“I love Jenna to death, but we are two totally different people,” Layfield said. “It definitely shows in our style of play. She’s more quiet. I’m more like ‘HEY!’ More wild. But we blend real well. She brings out my calmness and I bring out her wild side.”
But the very first week they were at UD, they were very much the same.
Both were in tears.
It was the summer and they were living together in the Caldwell Street apartments next to campus.
“Our bonding moment came the time we caught each other crying,” Layfield said with a shrug. “It was early, like 5:30 or 6 in the evening, and Jenna said she was going to bed. A little bit later she comes out of her bedroom and I could tell she had been crying. Me, too. I was out in the living room and I’d just wiped my face before she came out.
“This was our first week away from home. We were in college now. We were on our own. No parents. Nobody.

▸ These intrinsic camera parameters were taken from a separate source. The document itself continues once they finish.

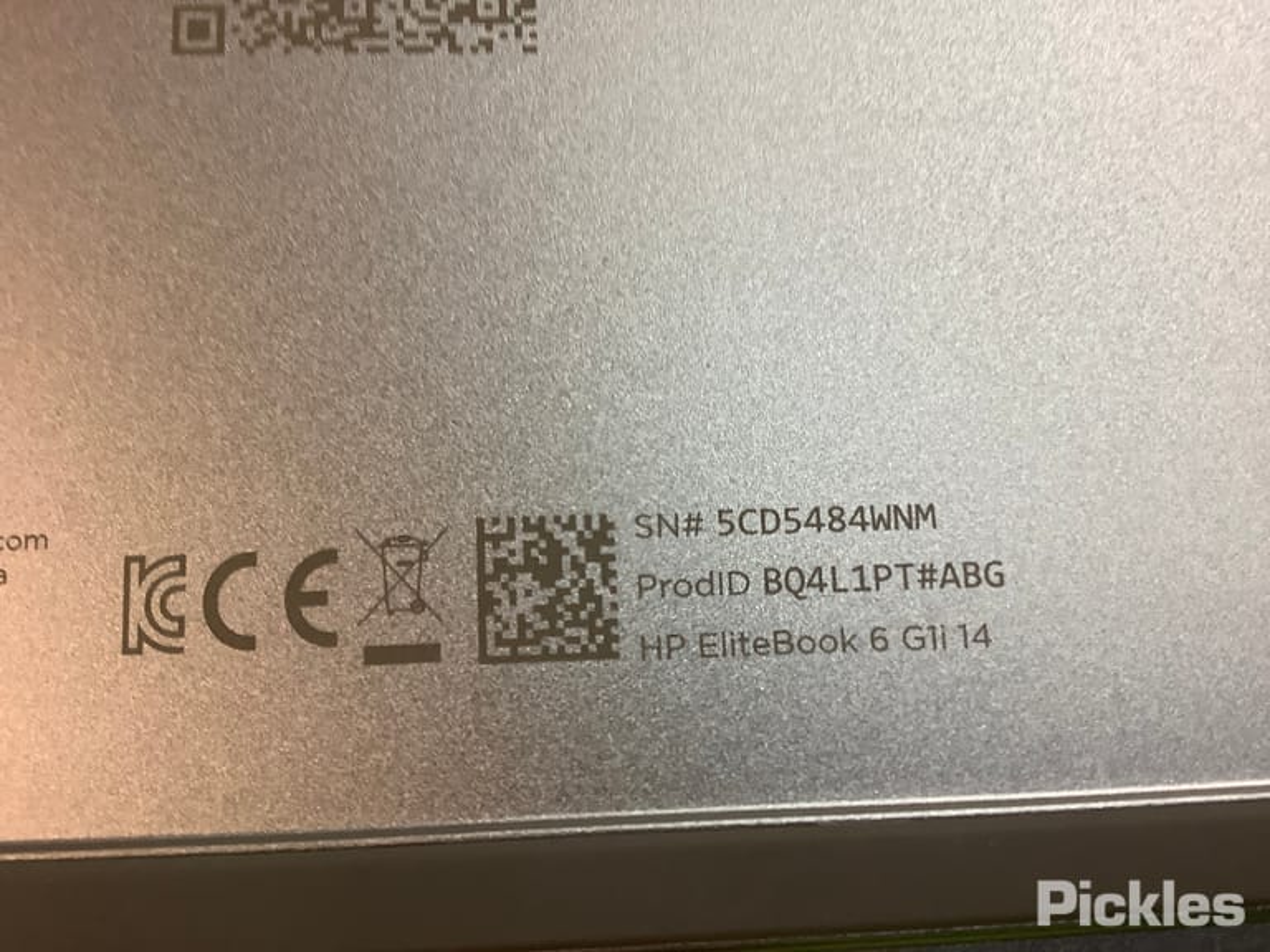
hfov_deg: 58.4
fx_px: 1137
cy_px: 476
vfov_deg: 45.4
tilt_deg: -80.5
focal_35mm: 31
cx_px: 635
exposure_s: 1/50
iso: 100
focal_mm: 3.3
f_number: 2.4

This was real life and we were homesick.
“We gave each other a hug and I remember saying, ‘Hey, it’s gonna be OK. We’ll be OK.’”
And Wednesday night at UD Arena the pair were more than OK. They each showed little flickers of greatness to come as Dayton routed Richmond, 79-41.

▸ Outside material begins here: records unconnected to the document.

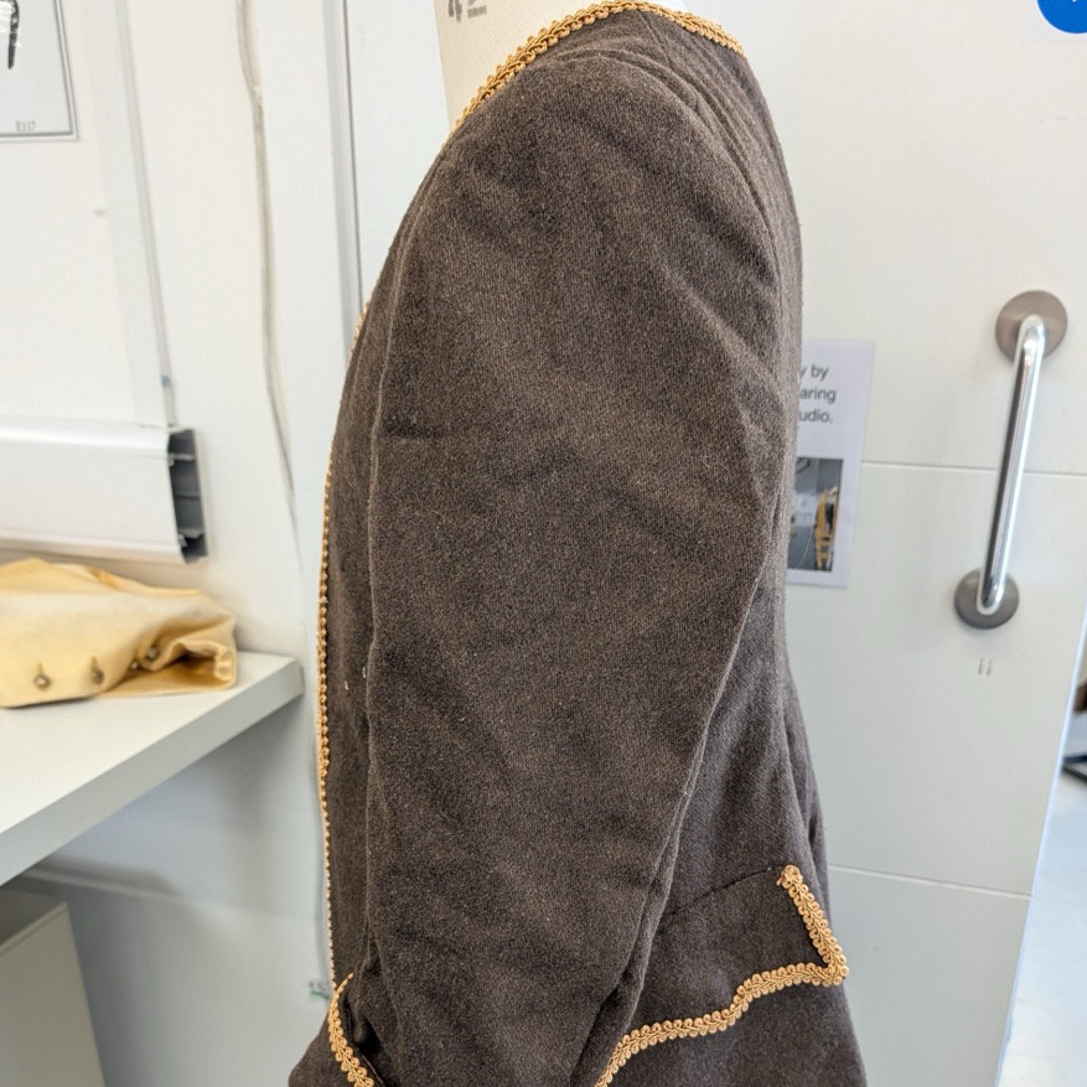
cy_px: 786
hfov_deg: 52.5
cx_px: 560
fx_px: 1101
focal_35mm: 31
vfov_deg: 50.8
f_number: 1.68
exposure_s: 1/137
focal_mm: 6.9
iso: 218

The game marked the best combined effort of the year by the two freshman as they teamed up for 24 points on 10 for 14 shooting and added eight rebounds, a pair of assists and two steals.
Burdette tied Andrea Hoover with a game-high 13 points. Layfield had a career-high 11 points.
For the 18-5 Flyers, this was a solid comeback after a disappointing 67-56 loss at No. 24 George Washington on Sunday.
Granted the competition was different and the game was at home, but Richmond still came in with a 15-8 record. The Flyers played a lot better defense than they did three days ago – they held the Spiders to 25 percent shooting (15 of 60) – and they were more aggressive … especially the freshmen.
UD coach Jim Jabir had challenged both of his young players to be more aggressive, more assertive and Wednesday night they were, although a few of those expressive moments turned into turnovers.
Burdette had six, but after the game, as Jabir huddled with her on the court, the coach talked more about the way she had put her fingerprint on the game than he did those few passes that missed the fingertips of other Flyers.
“I told her the turnovers are not acceptable but we can fix them,” Jabir said. “I said we’ll watch film and deal with that. She’ll see she forced some passes that weren’t there. But the thing that really stood out was her assertiveness. You could see it in her play today, she was looking to score. She had a job to do and today she looked to do it.”
As for Layfield, who usually plays sparingly off the bench, she was on the floor a season-high 18 minutes. In her past three games combined she had scored two points.
“She doesn’t even know how good she can he,” Jabir said. “She doesn’t even know how to play the game yet. Everything you see, she’s doing on natural ability. It’s instinctive. And she does some really cool things out there. You see flashes of greatness. When she finally figures it, she can be a dynamic player. Someone who could take the game over.”
And in Burdette, the Flyers have a savvy player – she’s a coach’s daughter who knows the game – who can direct her team from out front and score herself.
Wednesday night, Burdette was looking for Layfield:
“She was everywhere on the boards and she was making hard cuts and we found her. She had a great game.”
One day this will be this pair’s team, just as it now is led by senior starters Ally Malott and Hoover.
“We’re learning from them, but we feel a bond between the two of us, too” Layfield said. “We even have a little nickname. We call each other 20 and 18. She’s 20. I’m 18. That’s because we’re the Class of 2018.
“Out there tonight, it was like ‘Hey, good job 20!’…’Yeah, way to go 18. Way to go!’”
As she thought about those in-game exchanges, she started to laugh.
The crying times are over for JaVonna Layfield and Jenna Burdette.